Nanoparticles combined with 'suicide' genes slowed ovarian tumor growth

It is very good to hear that nanoparticles have slowed ovarian tumor growth in mouse experiments since it might help one day many women suffering from late stage ovarian cancer. Ovarian tumor growth was a big issue for the past years though the ovarian tumor at initial stages was treated surgically followed by chemotherapy the treatment for ovarian cancer in advanced stages had no effective results. It is disproportionately deadly because it lacks any clear early detection or screening, meaning they are diagnosed only after they have reached advanced stages. Over 75% of ovarian cancers are diagnosed at an advanced stage. Currently the treatment for ovarian cancer is give by chemotherapy but in many cases the cancer returns back and there are no good therapies for recurring and advanced stage ovarian tumors. This new treatment reported by July 31 issue science daily, delivers a gene that produces the diphtheria toxin, which kills cells by disrupting their ability to manufacture proteins. This toxin is normally produced by cornynebacterium diphtheriae. The other good thing about this treatment on advanced ovarian tumor growth unlike chemotherapy which acts on both good and bad cells is that it acts only on the infected tumor cells leaving back the good ones said the lead researcher Janet Sawicki, Ph.D., a professor at the Lankenau institute for medical research. It is also said that Sawicki along with her team experimented the efficiency of cationic biodegradable beta-amino ester polymer as a vector for the nanoparticle delivery of a DNA encoding diphtheria toxin suicide gene. They are called poly beta amino esters because they are the new nanoparticles and are made with positively charged, biodegradable polymers known as poly beta amino esters. When mixed together, these polymers can spontaneously assemble with DNA to form nanoparticles. The polymer-DNA nanoparticle can deliver functional DNA when injected into or near the targeted tissue. These were injected into mice with ovarian tumors. The result was not happy so the team again did the management of nanoparticles in three different mouse models. This showed a very good suppression of tumor size with minimal non-specific cytotoxcity. It did not have toxic effects of chemotherapy because the gene is engineered to be over expressed in ovarian cells but is inactive in other cell types.
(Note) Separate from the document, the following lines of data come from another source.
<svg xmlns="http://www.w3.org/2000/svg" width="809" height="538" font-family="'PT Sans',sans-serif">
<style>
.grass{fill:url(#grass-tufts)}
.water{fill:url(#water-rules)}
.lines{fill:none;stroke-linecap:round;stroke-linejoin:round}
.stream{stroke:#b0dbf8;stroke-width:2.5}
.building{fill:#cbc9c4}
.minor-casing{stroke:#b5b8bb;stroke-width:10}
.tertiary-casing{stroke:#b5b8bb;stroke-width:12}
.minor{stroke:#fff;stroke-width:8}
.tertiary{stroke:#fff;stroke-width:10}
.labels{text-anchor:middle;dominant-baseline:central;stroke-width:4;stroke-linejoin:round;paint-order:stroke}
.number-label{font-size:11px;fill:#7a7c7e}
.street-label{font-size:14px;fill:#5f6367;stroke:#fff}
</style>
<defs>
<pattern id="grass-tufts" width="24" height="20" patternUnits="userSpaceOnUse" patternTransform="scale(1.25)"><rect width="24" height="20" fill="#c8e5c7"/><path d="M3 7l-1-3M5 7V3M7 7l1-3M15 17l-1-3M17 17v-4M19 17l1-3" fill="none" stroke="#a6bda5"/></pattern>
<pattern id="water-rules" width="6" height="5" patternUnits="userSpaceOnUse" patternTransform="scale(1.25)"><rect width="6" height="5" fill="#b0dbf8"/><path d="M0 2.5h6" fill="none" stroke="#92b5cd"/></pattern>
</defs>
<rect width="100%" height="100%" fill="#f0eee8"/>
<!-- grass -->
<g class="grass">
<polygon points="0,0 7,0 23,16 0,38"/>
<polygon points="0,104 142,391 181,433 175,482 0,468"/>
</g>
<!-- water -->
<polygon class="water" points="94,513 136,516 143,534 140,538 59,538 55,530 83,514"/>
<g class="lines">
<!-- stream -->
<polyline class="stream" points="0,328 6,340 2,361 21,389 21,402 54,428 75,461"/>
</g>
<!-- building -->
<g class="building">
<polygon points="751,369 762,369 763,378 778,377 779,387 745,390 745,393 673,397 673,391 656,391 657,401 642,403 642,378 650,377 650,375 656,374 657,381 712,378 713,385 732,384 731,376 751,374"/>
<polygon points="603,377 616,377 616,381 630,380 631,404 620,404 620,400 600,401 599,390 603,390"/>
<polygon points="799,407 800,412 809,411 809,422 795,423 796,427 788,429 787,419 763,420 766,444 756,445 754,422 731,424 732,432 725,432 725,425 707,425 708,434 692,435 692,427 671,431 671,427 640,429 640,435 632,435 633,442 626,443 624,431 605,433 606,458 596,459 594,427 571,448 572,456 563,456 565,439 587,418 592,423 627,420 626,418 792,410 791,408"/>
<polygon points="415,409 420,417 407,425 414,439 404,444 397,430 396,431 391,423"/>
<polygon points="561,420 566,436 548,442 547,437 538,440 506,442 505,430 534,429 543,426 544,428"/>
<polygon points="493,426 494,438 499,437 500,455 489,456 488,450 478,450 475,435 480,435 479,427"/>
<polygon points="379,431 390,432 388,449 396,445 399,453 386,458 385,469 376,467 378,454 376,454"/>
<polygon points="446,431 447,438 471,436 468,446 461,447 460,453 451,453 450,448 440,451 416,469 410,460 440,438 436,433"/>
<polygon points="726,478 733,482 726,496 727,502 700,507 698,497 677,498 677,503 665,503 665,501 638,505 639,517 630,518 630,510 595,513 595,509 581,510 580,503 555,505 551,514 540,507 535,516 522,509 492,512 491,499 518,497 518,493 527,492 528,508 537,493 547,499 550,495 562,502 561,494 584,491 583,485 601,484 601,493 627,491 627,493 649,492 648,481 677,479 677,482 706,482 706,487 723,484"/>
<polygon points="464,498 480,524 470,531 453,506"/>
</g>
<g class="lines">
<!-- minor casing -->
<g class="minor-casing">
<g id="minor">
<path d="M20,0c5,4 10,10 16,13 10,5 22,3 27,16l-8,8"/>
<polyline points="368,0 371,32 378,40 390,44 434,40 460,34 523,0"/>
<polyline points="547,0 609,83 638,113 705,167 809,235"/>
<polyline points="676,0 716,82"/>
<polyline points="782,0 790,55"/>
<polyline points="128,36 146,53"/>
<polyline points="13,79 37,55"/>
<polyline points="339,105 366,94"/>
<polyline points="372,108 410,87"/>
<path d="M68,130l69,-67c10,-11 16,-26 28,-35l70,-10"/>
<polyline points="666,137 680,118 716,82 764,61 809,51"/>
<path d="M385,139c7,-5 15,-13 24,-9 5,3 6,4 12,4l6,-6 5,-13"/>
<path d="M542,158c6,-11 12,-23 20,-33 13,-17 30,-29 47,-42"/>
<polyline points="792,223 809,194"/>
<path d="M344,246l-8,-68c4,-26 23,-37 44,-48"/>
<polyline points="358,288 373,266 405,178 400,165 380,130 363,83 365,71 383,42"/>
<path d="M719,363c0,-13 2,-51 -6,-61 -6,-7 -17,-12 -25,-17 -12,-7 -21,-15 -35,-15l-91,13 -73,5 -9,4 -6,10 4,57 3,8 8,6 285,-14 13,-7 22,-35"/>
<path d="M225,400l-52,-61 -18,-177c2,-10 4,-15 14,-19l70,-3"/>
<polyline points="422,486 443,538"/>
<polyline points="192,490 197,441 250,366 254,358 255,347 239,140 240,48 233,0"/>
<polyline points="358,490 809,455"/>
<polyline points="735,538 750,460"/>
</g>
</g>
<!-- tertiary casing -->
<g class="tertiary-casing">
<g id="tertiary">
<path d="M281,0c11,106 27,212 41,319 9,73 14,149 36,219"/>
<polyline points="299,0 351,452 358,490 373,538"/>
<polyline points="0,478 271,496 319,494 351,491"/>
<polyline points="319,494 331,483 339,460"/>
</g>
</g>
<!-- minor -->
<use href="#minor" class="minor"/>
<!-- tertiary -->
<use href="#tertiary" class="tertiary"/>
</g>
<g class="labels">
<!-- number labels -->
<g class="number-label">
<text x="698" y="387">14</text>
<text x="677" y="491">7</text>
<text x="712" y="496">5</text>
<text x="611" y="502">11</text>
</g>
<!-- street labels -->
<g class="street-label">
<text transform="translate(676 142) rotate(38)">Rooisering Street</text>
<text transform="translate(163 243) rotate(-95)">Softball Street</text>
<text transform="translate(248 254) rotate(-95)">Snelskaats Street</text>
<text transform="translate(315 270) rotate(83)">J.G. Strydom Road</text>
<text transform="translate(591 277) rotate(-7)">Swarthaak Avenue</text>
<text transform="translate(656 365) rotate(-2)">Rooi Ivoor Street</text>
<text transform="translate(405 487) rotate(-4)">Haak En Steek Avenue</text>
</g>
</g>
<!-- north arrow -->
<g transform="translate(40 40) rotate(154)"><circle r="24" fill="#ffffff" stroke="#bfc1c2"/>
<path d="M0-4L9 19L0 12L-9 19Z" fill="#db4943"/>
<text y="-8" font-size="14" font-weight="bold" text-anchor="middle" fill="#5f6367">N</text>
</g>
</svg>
mucinous ovarian tumour (source: wikipedia)

The main thing about treating this advanced stage ovarian cancer is that finding the target where these cancerous cell prevail was very difficult said Edward Sausville, M.D., Ph.D., an associate editor of cancer research and associate director for clinical research at the Greenebaum Cancer Center at the University of Maryland who is working in the Oncology department studying ways to kill tumors for a long time. But now Sausville is happy that this new method of treating ovarian cancer can find the target in many different ways.

In count to ovarian cancer, these nanoparticles have demonstrated potential for treatment of a variety of diseases, including prostrate cancer and viral infection. In future studies the team has plans to examine the effectiveness of nanoparticle-delivered diphtheria genes in other types of cancer, including brain, lung and liver cancers.